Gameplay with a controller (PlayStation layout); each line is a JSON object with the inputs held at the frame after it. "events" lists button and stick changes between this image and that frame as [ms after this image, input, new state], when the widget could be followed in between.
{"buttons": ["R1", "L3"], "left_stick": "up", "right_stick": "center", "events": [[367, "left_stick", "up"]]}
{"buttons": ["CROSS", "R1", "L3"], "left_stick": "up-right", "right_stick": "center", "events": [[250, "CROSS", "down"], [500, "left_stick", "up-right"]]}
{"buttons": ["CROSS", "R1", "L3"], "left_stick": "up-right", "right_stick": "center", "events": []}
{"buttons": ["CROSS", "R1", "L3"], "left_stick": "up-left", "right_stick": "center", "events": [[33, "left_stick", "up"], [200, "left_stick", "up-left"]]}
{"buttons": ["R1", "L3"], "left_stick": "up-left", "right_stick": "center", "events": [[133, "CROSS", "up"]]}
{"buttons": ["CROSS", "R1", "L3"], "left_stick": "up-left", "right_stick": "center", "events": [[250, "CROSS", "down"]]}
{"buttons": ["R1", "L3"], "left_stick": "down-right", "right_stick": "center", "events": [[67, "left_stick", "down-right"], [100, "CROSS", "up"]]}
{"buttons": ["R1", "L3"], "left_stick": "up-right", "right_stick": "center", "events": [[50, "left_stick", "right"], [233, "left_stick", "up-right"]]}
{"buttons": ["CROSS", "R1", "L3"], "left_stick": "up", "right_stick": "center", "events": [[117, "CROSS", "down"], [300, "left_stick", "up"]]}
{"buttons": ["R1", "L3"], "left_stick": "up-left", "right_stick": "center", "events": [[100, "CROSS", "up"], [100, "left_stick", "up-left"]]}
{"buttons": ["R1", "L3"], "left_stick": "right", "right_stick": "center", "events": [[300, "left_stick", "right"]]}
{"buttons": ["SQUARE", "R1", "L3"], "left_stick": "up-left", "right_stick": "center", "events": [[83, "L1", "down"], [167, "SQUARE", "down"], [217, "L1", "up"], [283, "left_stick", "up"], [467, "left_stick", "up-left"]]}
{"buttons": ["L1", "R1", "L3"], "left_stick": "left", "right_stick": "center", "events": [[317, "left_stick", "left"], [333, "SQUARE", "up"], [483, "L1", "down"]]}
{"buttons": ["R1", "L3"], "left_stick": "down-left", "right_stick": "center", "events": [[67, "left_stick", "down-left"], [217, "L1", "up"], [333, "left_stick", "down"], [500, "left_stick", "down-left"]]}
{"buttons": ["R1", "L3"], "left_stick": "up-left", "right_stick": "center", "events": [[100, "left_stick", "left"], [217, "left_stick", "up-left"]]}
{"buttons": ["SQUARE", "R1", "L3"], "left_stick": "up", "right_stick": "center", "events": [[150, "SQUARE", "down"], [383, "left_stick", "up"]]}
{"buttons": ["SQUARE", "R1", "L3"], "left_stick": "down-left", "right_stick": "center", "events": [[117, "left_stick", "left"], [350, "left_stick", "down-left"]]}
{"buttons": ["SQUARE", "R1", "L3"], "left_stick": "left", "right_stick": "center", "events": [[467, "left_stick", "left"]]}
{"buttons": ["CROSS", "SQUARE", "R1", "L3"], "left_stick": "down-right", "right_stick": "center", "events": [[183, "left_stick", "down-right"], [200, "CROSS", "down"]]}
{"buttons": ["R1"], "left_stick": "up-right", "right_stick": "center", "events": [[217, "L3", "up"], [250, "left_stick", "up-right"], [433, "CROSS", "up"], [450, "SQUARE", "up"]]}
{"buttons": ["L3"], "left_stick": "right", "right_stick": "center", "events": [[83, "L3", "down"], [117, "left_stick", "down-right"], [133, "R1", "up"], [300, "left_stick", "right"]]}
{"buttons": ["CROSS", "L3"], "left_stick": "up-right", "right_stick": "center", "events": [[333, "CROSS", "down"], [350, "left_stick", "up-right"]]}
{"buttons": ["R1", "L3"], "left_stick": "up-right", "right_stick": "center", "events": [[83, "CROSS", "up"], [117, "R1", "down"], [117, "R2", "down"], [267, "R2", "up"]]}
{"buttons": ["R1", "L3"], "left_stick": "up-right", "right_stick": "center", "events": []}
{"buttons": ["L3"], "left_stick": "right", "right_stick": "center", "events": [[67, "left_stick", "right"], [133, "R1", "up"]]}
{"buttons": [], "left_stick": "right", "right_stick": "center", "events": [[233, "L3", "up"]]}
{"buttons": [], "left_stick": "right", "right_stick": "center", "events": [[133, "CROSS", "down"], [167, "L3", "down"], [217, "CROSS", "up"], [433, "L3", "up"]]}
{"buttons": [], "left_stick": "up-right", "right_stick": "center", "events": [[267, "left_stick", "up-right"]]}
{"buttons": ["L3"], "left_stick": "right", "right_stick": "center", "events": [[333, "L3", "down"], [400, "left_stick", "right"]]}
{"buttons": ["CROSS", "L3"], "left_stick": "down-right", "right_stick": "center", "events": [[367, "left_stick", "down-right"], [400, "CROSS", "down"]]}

________________________________________

Copy down the whole of the data above, matching it exactly.

Exercise result:
Gameplay with a controller (PlayStation layout); each line is a JSON object with the inputs held at the frame after it. "events" lists button and stick changes between this image and that frame as [ms after this image, input, new state], when the widget could be followed in between.
{"buttons": ["R1", "L3"], "left_stick": "up", "right_stick": "center", "events": [[367, "left_stick", "up"]]}
{"buttons": ["CROSS", "R1", "L3"], "left_stick": "up-right", "right_stick": "center", "events": [[250, "CROSS", "down"], [500, "left_stick", "up-right"]]}
{"buttons": ["CROSS", "R1", "L3"], "left_stick": "up-right", "right_stick": "center", "events": []}
{"buttons": ["CROSS", "R1", "L3"], "left_stick": "up-left", "right_stick": "center", "events": [[33, "left_stick", "up"], [200, "left_stick", "up-left"]]}
{"buttons": ["R1", "L3"], "left_stick": "up-left", "right_stick": "center", "events": [[133, "CROSS", "up"]]}
{"buttons": ["CROSS", "R1", "L3"], "left_stick": "up-left", "right_stick": "center", "events": [[250, "CROSS", "down"]]}
{"buttons": ["R1", "L3"], "left_stick": "down-right", "right_stick": "center", "events": [[67, "left_stick", "down-right"], [100, "CROSS", "up"]]}
{"buttons": ["R1", "L3"], "left_stick": "up-right", "right_stick": "center", "events": [[50, "left_stick", "right"], [233, "left_stick", "up-right"]]}
{"buttons": ["CROSS", "R1", "L3"], "left_stick": "up", "right_stick": "center", "events": [[117, "CROSS", "down"], [300, "left_stick", "up"]]}
{"buttons": ["R1", "L3"], "left_stick": "up-left", "right_stick": "center", "events": [[100, "CROSS", "up"], [100, "left_stick", "up-left"]]}
{"buttons": ["R1", "L3"], "left_stick": "right", "right_stick": "center", "events": [[300, "left_stick", "right"]]}
{"buttons": ["SQUARE", "R1", "L3"], "left_stick": "up-left", "right_stick": "center", "events": [[83, "L1", "down"], [167, "SQUARE", "down"], [217, "L1", "up"], [283, "left_stick", "up"], [467, "left_stick", "up-left"]]}
{"buttons": ["L1", "R1", "L3"], "left_stick": "left", "right_stick": "center", "events": [[317, "left_stick", "left"], [333, "SQUARE", "up"], [483, "L1", "down"]]}
{"buttons": ["R1", "L3"], "left_stick": "down-left", "right_stick": "center", "events": [[67, "left_stick", "down-left"], [217, "L1", "up"], [333, "left_stick", "down"], [500, "left_stick", "down-left"]]}
{"buttons": ["R1", "L3"], "left_stick": "up-left", "right_stick": "center", "events": [[100, "left_stick", "left"], [217, "left_stick", "up-left"]]}
{"buttons": ["SQUARE", "R1", "L3"], "left_stick": "up", "right_stick": "center", "events": [[150, "SQUARE", "down"], [383, "left_stick", "up"]]}
{"buttons": ["SQUARE", "R1", "L3"], "left_stick": "down-left", "right_stick": "center", "events": [[117, "left_stick", "left"], [350, "left_stick", "down-left"]]}
{"buttons": ["SQUARE", "R1", "L3"], "left_stick": "left", "right_stick": "center", "events": [[467, "left_stick", "left"]]}
{"buttons": ["CROSS", "SQUARE", "R1", "L3"], "left_stick": "down-right", "right_stick": "center", "events": [[183, "left_stick", "down-right"], [200, "CROSS", "down"]]}
{"buttons": ["R1"], "left_stick": "up-right", "right_stick": "center", "events": [[217, "L3", "up"], [250, "left_stick", "up-right"], [433, "CROSS", "up"], [450, "SQUARE", "up"]]}
{"buttons": ["L3"], "left_stick": "right", "right_stick": "center", "events": [[83, "L3", "down"], [117, "left_stick", "down-right"], [133, "R1", "up"], [300, "left_stick", "right"]]}
{"buttons": ["CROSS", "L3"], "left_stick": "up-right", "right_stick": "center", "events": [[333, "CROSS", "down"], [350, "left_stick", "up-right"]]}
{"buttons": ["R1", "L3"], "left_stick": "up-right", "right_stick": "center", "events": [[83, "CROSS", "up"], [117, "R1", "down"], [117, "R2", "down"], [267, "R2", "up"]]}
{"buttons": ["R1", "L3"], "left_stick": "up-right", "right_stick": "center", "events": []}
{"buttons": ["L3"], "left_stick": "right", "right_stick": "center", "events": [[67, "left_stick", "right"], [133, "R1", "up"]]}
{"buttons": [], "left_stick": "right", "right_stick": "center", "events": [[233, "L3", "up"]]}
{"buttons": [], "left_stick": "right", "right_stick": "center", "events": [[133, "CROSS", "down"], [167, "L3", "down"], [217, "CROSS", "up"], [433, "L3", "up"]]}
{"buttons": [], "left_stick": "up-right", "right_stick": "center", "events": [[267, "left_stick", "up-right"]]}
{"buttons": ["L3"], "left_stick": "right", "right_stick": "center", "events": [[333, "L3", "down"], [400, "left_stick", "right"]]}
{"buttons": ["CROSS", "L3"], "left_stick": "down-right", "right_stick": "center", "events": [[367, "left_stick", "down-right"], [400, "CROSS", "down"]]}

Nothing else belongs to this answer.